Initialize Git submodules
This repository includes external repositories as Git submodules, so, unless you cloned with git clone --recursive you need to initialize:
git submodule update --init --recursive
GTSfM supports two installation methods. Choose the one that best fits your workflow:
Option 1: Conda Setup (Recommended for most users)
For detailed Conda installation instructions, see conda-setup.md
Option 2: UV Setup (Fast alternative package manager)
For detailed UV installation instructions, see uv-setup.md
Both methods will allow you to run GTSfM successfully.
Try It on Google Colab
For a quick hands-on example, check out this Colab notebook
Usage Guide (Running 3D Reconstruction)
Before running reconstruction, if you intend to use modules with pre-trained weights (e.g., SuperPoint, SuperGlue, or PatchmatchNet), first download the model weights by running:
bash scripts/download_model_weights.sh
Running SfM
GTSfM provides a unified runner that supports all dataset types through Hydra configuration.

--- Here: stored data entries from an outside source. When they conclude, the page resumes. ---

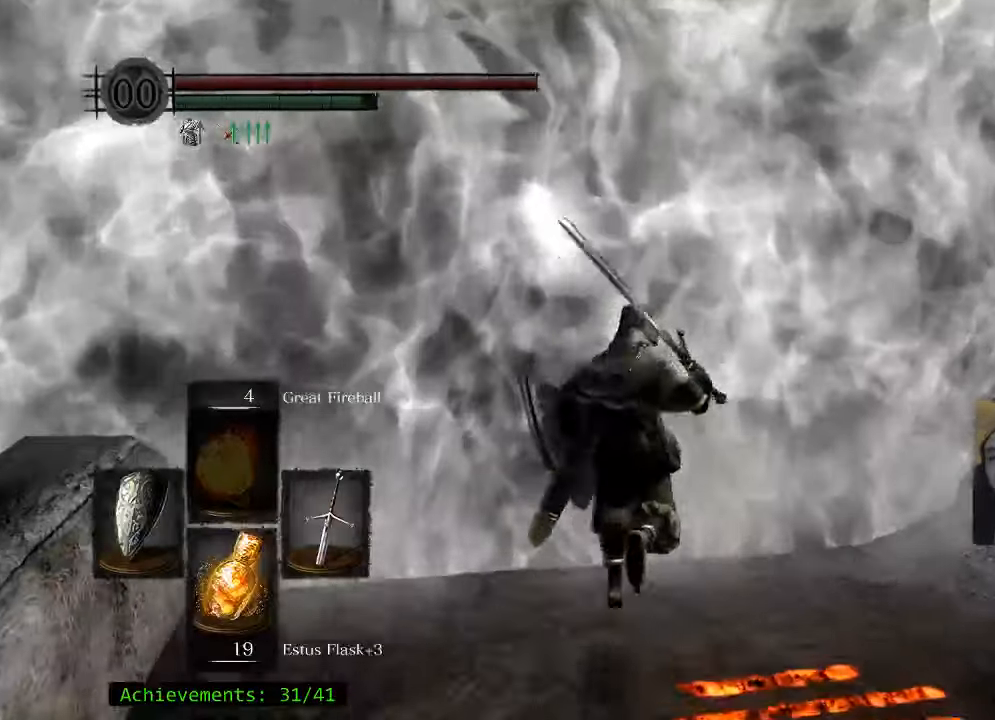
{"keys": [], "mouse": [], "events": [[166, "e", "up"]]}
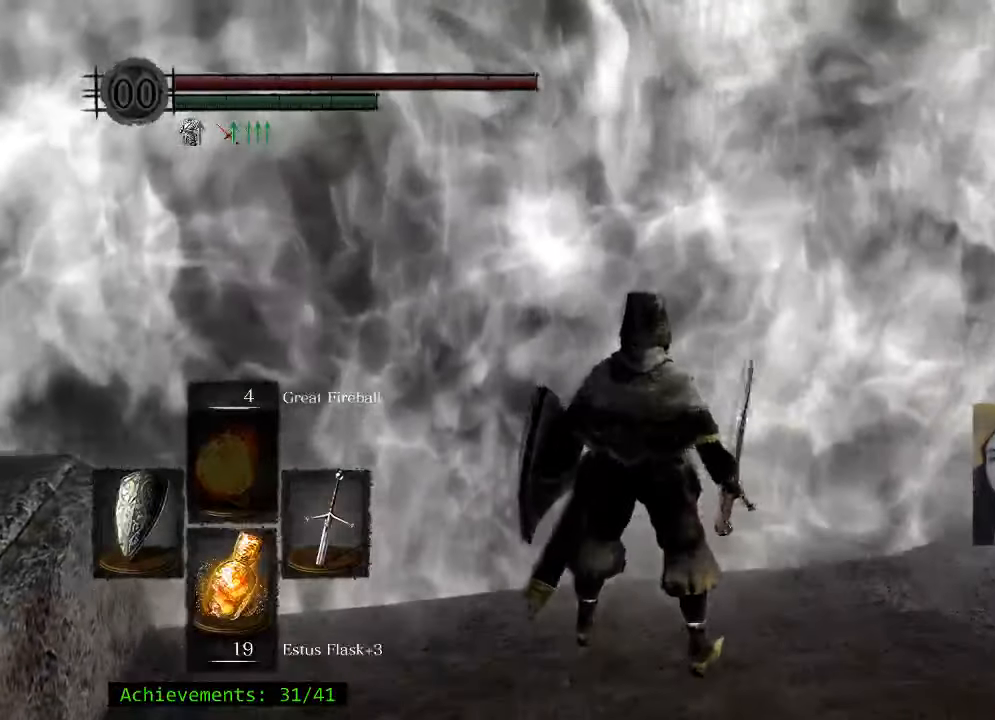
{"keys": [], "mouse": [], "events": []}
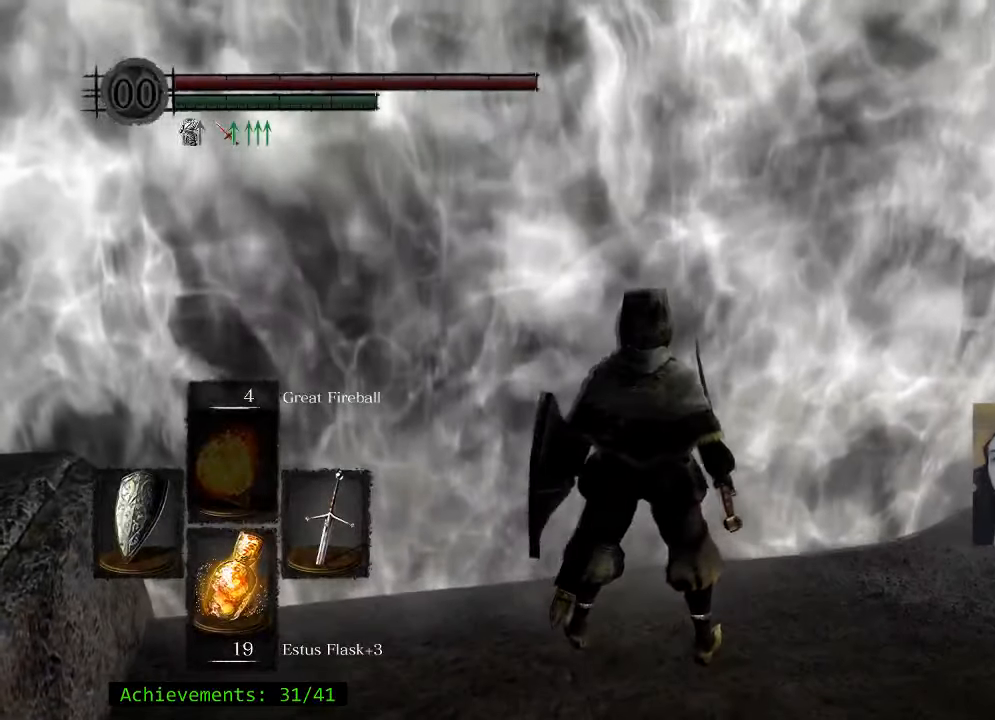
{"keys": [], "mouse": [], "events": []}
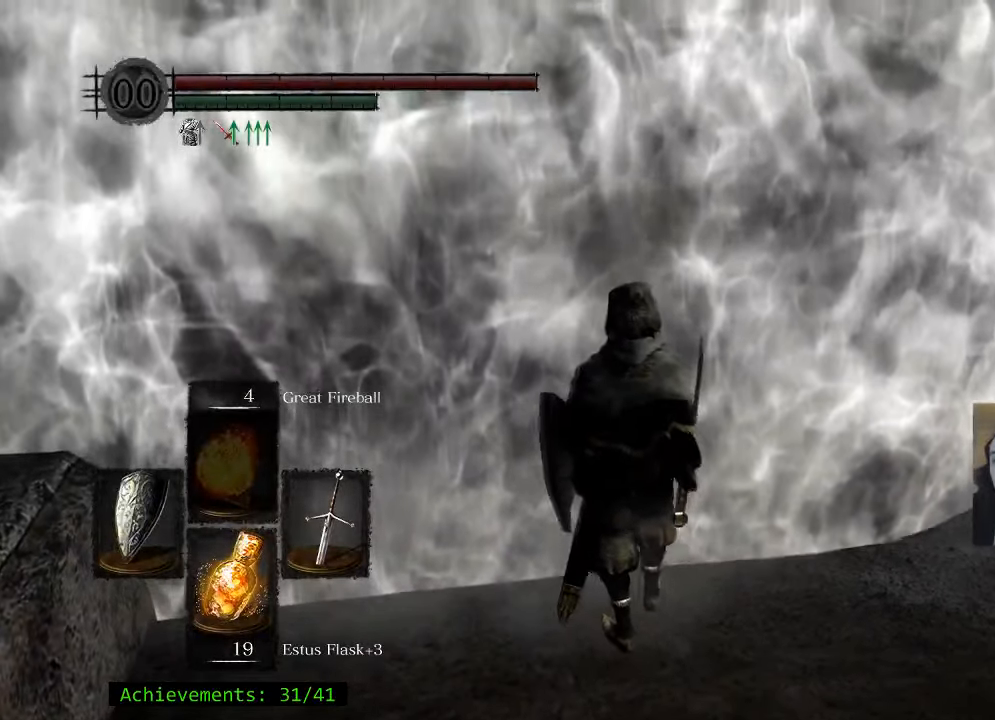
{"keys": [], "mouse": [], "events": []}
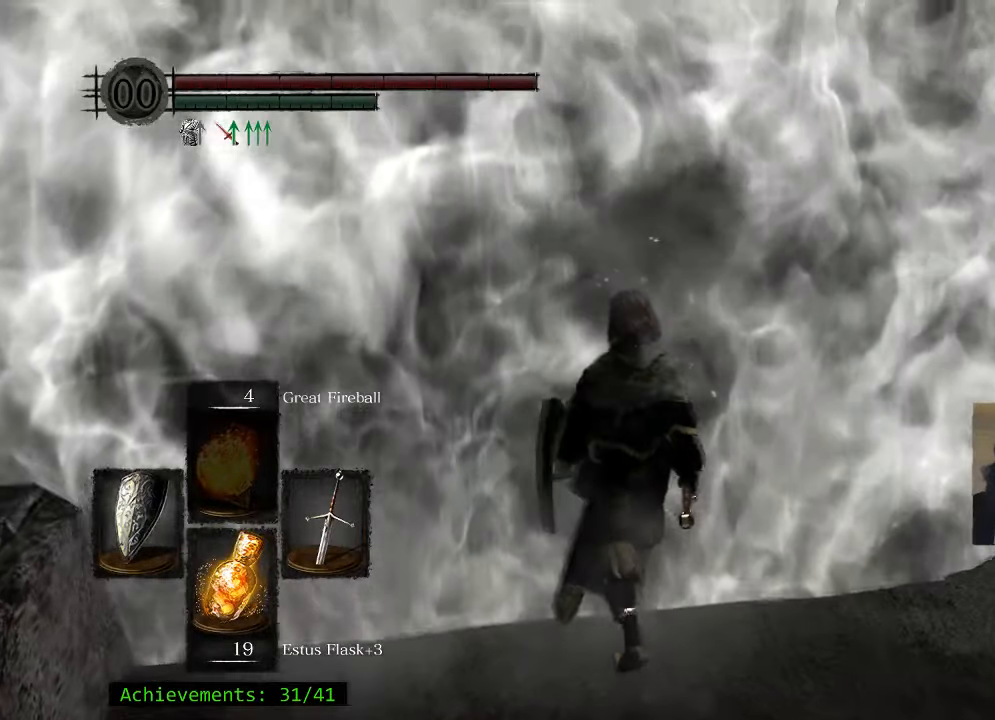
{"keys": [], "mouse": [], "events": []}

To process a dataset containing only an image directory and EXIF metadata, ensure your dataset follows this structure:
└── {DATASET_NAME}
├── images
├── image1.jpg
├── image2.jpg
├── image3.jpg
Then, run the following command:
./run --config_name {CONFIG_NAME} --loader olsson --dataset_dir {DATASET_DIR} --num_workers {NUM_WORKERS}
Loader Options
The runner exposes five portable CLI arguments for dataset selection and universal loader configuration:
--loader— which loader to use (e.g.,olsson,colmap)--dataset_dir— path to the dataset root--images_dir— optional path to the image directory (defaults depend on loader)--max_resolution— maximum length of the image’s short side (overrides config)--input_worker— optional Dask worker address to pin image I/O (advanced; runner sets this post‑instantiation)
All other loader‑specific settings (anything beyond the five above) must be specified using Hydra overrides on the nested config node loader.*. This is standard Hydra behavior: use dot‑notation keys with = assignments.
To discover all available overrides for a given loader, open its YAML in gtsfm/configs/loader/
Required Image Metadata
Currently, we require EXIF data embedded into your images. Alternatively, you can provide:
- Ground truth intrinsics in the expected format for an Olsson dataset
- COLMAP-exported text data
Additional CLI Arguments
--run_mvs— enables dense Multi-View Stereo (MVS) reconstruction after the sparse SfM pipeline.--run_gs— enables Gaussian Splatting for dense scene representation.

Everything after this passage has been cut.